Interference Relay Channels - Part II: Power Allocation Games

TL;DR

This paper analyzes power allocation games in multi-band interference relay channels, proving the existence of Nash equilibria and exploring Stackelberg game models with relay optimization.

Contribution

It extends previous work by modeling multi-band IRCs, establishing equilibrium existence, and incorporating relay parameter optimization in a Stackelberg game framework.

Findings

Concave power allocation games guarantee pure Nash equilibria.

Relay optimization as a leader influences source power strategies.

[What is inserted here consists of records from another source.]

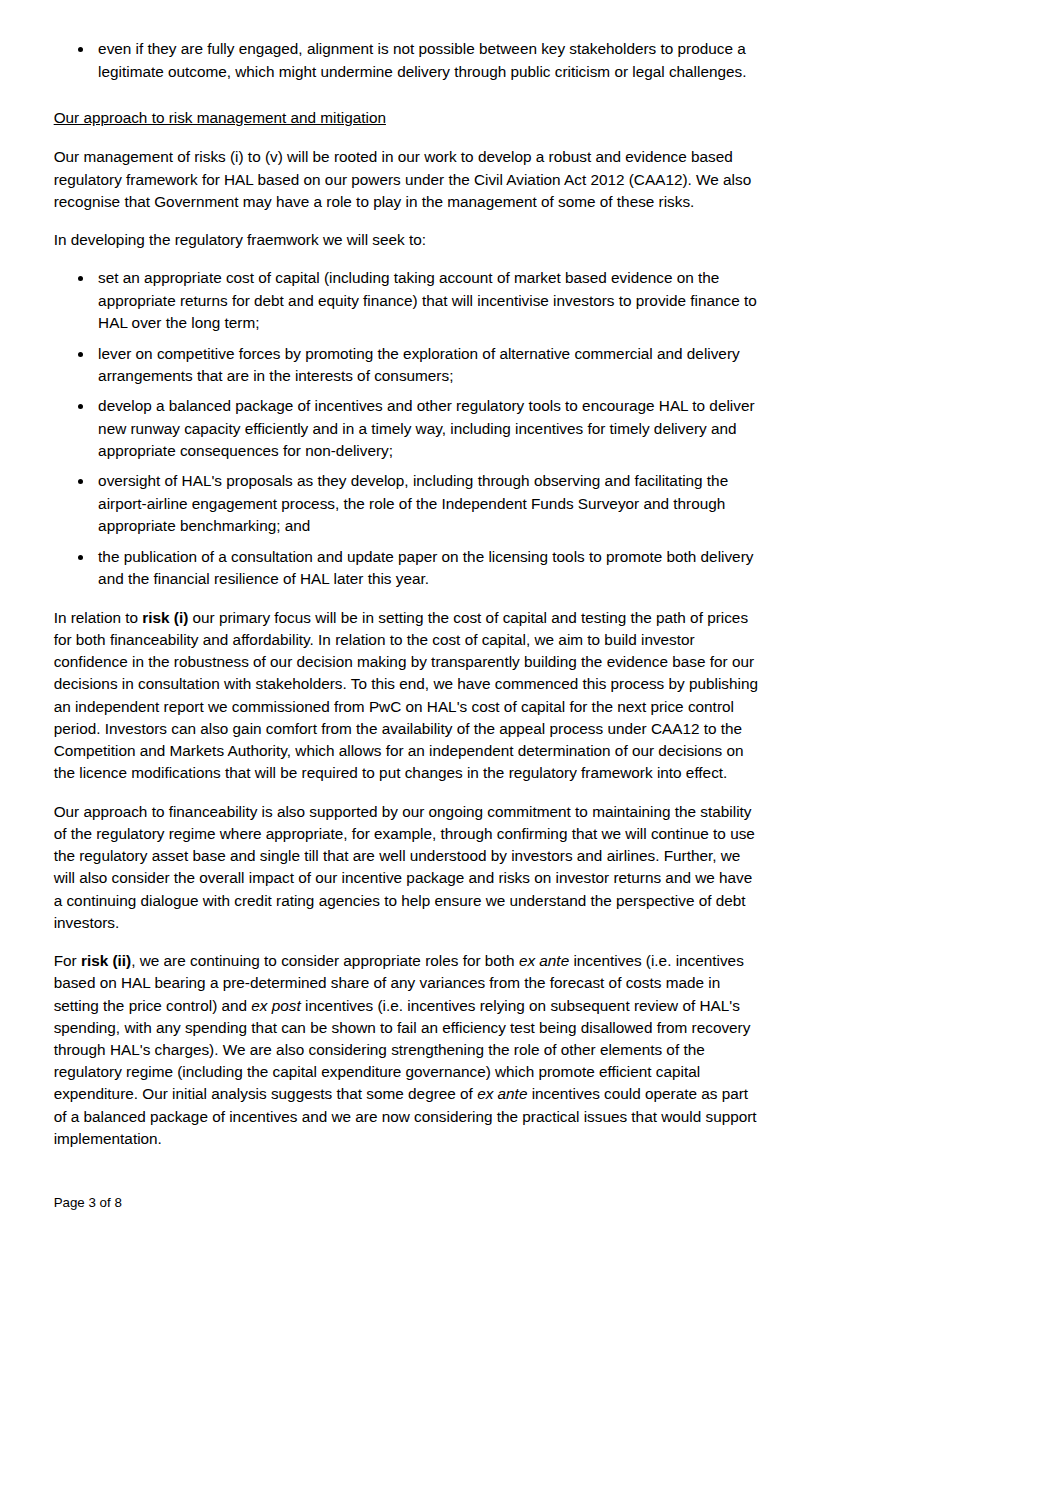even if they are fully engaged, alignment is not possible between key stakeholders to produce a legitimate outcome, which might undermine delivery through public criticism or legal challenges.
Our approach to risk management and mitigation
Our management of risks (i) to (v) will be rooted in our work to develop a robust and evidence based regulatory framework for HAL based on our powers under the Civil Aviation Act 2012 (CAA12). We also recognise that Government may have a role to play in the management of some of these risks.
In developing the regulatory fraemwork we will seek to:
set an appropriate cost of capital (including taking account of market based evidence on the appropriate returns for debt and equity finance) that will incentivise investors to provide finance to HAL over the long term;
lever on competitive forces by promoting the exploration of alternative commercial and delivery arrangements that are in the interests of consumers;
develop a balanced package of incentives and other regulatory tools to encourage HAL to deliver new runway capacity efficiently and in a timely way, including incentives for timely delivery and appropriate consequences for non-delivery;
oversight of HAL's proposals as they develop, including through observing and facilitating the airport-airline engagement process, the role of the Independent Funds Surveyor and through appropriate benchmarking; and
the publication of a consultation and update paper on the licensing tools to promote both delivery and the financial resilience of HAL later this year.
In relation to risk (i) our primary focus will be in setting the cost of capital and testing the path of prices for both financeability and affordability. In relation to the cost of capital, we aim to build investor confidence in the robustness of our decision making by transparently building the evidence base for our decisions in consultation with stakeholders. To this end, we have commenced this process by publishing an independent report we commissioned from PwC on HAL's cost of capital for the next price control period. Investors can also gain comfort from the availability of the appeal process under CAA12 to the Competition and Markets Authority, which allows for an independent determination of our decisions on the licence modifications that will be required to put changes in the regulatory framework into effect.
Our approach to financeability is also supported by our ongoing commitment to maintaining the stability of the regulatory regime where appropriate, for example, through confirming that we will continue to use the regulatory asset base and single till that are well understood by investors and airlines. Further, we will also consider the overall impact of our incentive package and risks on investor returns and we have a continuing dialogue with credit rating agencies to help ensure we understand the perspective of debt investors.
For risk (ii), we are continuing to consider appropriate roles for both ex ante incentives (i.e. incentives based on HAL bearing a pre-determined share of any variances from the forecast of costs made in setting the price control) and ex post incentives (i.e. incentives relying on subsequent review of HAL's spending, with any spending that can be shown to fail an efficiency test being disallowed from recovery through HAL's charges). We are also considering strengthening the role of other elements of the regulatory regime (including the capital expenditure governance) which promote efficient capital expenditure. Our initial analysis suggests that some degree of ex ante incentives could operate as part of a balanced package of incentives and we are now considering the practical issues that would support implementation.
Page 3 of 8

Simulations provide insights into game dynamics and equilibrium behavior.

Abstract

In the first part of this paper we have derived achievable transmission rates for the (single-band) interference relay channel (IRC) when the relay implements either the amplify-and-forward, decode-and-forward or estimate-and-forward protocol. Here, we consider wireless networks that can be modeled by a multi-band IRC. We tackle the existence issue of Nash equilibria (NE) in these networks where each information source is assumed to selfishly allocate its power between the available bands in order to maximize its individual transmission rate. Interestingly, it is possible to show that the three power allocation (PA) games (corresponding to the three protocols assumed) under investigation are concave, which guarantees the existence of a pure NE after Rosen [3]. Then, as the relay can also optimize several parameters e.g., its position and transmit power, it is further considered as the leader of a Stackelberg game where the information sources are the followers. Our theoretical analysis is illustrated by simulations giving more insights on the addressed issues.